# Molly eats too fast



## blueroan (Dec 28, 2015)

Have you tried a treat ball? My tpoo liked that, and my current mpoo, while not a foodie, enjoys the ball as well. They have to roll it around to actually get food out. 

I think Honey likes it as it stimulates her brain. Dusty was more interested in trying to get as much food out as possible lol..


----------



## Dechi (Aug 22, 2015)

She might be better off on prepared raw or canned food. No risk of choking and less risk of vomiting.


----------



## SusanG (Aug 8, 2009)

Dechi, your apricot looks a lot like my Callie!


----------



## lily cd re (Jul 23, 2012)

Javelin has gluttonous food gulping tendencies. I didn't bother buying a slow feeder bowl. I just took a small bowl and turned it upside in his bowl down before dishing his meal into it. I also took advantage of it as a training opportunity and make him wait to be released to eat and then interrupt him and have him take a little time out in the middle of the meal by having him do a sit or a down. If he is very hungry and really inhaling his food I stop him two or three times. He has to offer eye contact before he gets to go back to the food.


----------



## Click-N-Treat (Nov 9, 2015)

My Boston Terrier was like that. I have a few ideas. Feed her frozen Kongs. Mix kibble and wet food into a paste, stuff it in a Kong. Put the Kong in the freezer. Put her in the crate with a Kongsicle. You want to eat, Molly, here you go. Should take about an hour. Squirt some cheese in a can on the frozen Kong to get her started. Oh, and cut the arm off an old sweatshirt to pop over her head to protect her ears.

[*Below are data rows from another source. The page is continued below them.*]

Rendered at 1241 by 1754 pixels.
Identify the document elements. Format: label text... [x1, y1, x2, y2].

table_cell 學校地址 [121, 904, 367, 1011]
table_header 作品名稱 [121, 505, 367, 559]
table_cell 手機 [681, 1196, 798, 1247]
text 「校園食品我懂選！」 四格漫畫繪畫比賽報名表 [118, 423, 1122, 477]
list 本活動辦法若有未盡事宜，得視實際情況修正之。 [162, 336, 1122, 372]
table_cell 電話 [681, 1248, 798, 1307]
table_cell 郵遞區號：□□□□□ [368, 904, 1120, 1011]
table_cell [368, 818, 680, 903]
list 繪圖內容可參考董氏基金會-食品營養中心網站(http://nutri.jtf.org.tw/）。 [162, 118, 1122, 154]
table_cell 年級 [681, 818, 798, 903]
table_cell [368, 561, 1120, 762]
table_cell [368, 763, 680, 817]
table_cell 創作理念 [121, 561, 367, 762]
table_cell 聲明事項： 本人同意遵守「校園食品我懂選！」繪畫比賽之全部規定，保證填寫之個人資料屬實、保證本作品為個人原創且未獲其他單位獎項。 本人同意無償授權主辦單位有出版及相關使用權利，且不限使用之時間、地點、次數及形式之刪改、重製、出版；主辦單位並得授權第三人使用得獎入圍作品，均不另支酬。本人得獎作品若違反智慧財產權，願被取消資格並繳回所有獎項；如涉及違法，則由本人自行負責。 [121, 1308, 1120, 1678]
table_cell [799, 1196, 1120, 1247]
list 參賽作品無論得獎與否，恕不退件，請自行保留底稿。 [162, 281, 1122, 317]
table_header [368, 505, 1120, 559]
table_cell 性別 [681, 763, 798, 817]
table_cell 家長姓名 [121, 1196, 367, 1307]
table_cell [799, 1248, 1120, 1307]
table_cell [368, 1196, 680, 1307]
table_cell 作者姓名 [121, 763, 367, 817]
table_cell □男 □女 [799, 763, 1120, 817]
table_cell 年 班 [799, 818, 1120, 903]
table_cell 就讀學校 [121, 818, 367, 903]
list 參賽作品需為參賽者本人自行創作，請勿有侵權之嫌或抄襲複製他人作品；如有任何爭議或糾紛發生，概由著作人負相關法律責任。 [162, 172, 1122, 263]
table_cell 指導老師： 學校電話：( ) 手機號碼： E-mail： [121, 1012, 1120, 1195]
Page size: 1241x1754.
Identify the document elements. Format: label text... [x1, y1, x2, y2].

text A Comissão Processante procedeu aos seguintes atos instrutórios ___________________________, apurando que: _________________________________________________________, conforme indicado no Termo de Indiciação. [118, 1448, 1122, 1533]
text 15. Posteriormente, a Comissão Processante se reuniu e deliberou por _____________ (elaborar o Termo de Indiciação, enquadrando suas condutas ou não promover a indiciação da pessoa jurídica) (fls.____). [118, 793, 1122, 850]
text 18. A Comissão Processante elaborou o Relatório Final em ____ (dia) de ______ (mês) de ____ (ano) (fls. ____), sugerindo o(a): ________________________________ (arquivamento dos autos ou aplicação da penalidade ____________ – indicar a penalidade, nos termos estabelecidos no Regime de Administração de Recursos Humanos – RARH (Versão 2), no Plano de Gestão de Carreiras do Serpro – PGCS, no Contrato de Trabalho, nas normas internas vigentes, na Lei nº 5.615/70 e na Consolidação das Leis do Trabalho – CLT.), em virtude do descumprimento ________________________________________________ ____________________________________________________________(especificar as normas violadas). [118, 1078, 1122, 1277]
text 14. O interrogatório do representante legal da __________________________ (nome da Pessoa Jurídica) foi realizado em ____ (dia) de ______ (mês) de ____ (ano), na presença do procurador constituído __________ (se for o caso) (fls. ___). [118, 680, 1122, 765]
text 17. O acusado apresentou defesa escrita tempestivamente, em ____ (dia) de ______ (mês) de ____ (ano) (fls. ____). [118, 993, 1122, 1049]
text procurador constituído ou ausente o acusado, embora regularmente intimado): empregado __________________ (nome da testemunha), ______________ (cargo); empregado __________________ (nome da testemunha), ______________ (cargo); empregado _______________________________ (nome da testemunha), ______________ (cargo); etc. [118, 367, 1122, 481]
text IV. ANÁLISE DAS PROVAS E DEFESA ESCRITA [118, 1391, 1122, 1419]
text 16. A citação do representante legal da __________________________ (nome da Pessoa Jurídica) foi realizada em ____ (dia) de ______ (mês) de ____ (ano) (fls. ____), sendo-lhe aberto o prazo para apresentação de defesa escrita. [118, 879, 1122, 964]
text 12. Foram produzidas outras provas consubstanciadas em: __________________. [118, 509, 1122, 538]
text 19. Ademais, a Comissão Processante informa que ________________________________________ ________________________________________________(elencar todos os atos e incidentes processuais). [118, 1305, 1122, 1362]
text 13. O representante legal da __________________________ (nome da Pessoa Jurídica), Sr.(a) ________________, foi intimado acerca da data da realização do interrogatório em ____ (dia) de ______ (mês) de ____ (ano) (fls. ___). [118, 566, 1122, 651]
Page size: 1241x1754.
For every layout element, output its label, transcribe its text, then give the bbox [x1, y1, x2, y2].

If you're giving her a chew bone, get a bone that is the right size for a Labrador retriever. Can't help with the grass eating. Both of my dogs think they are goats.


----------



## SusanG (Aug 8, 2009)

Yeah, she did it again. I fed her small amounts for dinner and waited 1/2 hour. All ok, but then we gave them each a kong bone with 1/2 ziggy in each side of it (so she would not "moon eye" us while we ate. Molly is smart - figured out how to get it out in one piece, and of course, swallowed it in two pieces. Nothing like sitting down to dinner and watching her upchuck her whole meal in 3 places in the family room. She's 3 - and this has just started. I'm not sure why now and not in the past. Yet this morning, I fed her her morning kibble, one piece at a time - its been two hours - no re-introduction to the rug.


----------



## twyla (Apr 28, 2010)

Regurgitating sometimes isn't


----------



## Dechi (Aug 22, 2015)

SusanG said:


> Dechi, your apricot looks a lot like my Callie!


Yes, he does, now that you mention it !


----------



## SusanG (Aug 8, 2009)

Good article, thanks Twyla. Molly is regurgitating, not vomiting. (She only vomits occasionally in the morning or if she ate grass - as the article said - very different and easy to determine.) I hadn't thought of other causes. I gave her some coconut oil with her dinner the past few nights and thought that might be it and will eliminate that tonight. But its possible she could have something in her stomach I don't know about. I watch her like a hawk, but she could have ingested a piece of bully stick or whatever (although I monitor bully sticks and they get one for no more than 1/2 hour while we watch. I've pretty much ruled out some of the other things. This morning she kept down her kibble. If she does it again, a trip to the vet is the next step.


----------



## snow0160 (Sep 20, 2016)

Lucky eats slow and is also a picky eater whereas Kit eats fast and will eat anything. So far we had to get Kit a slow feeder. I am a fan of the slow eater because it is physically impossible for her to eat too quickly due to the design of the bowl.


----------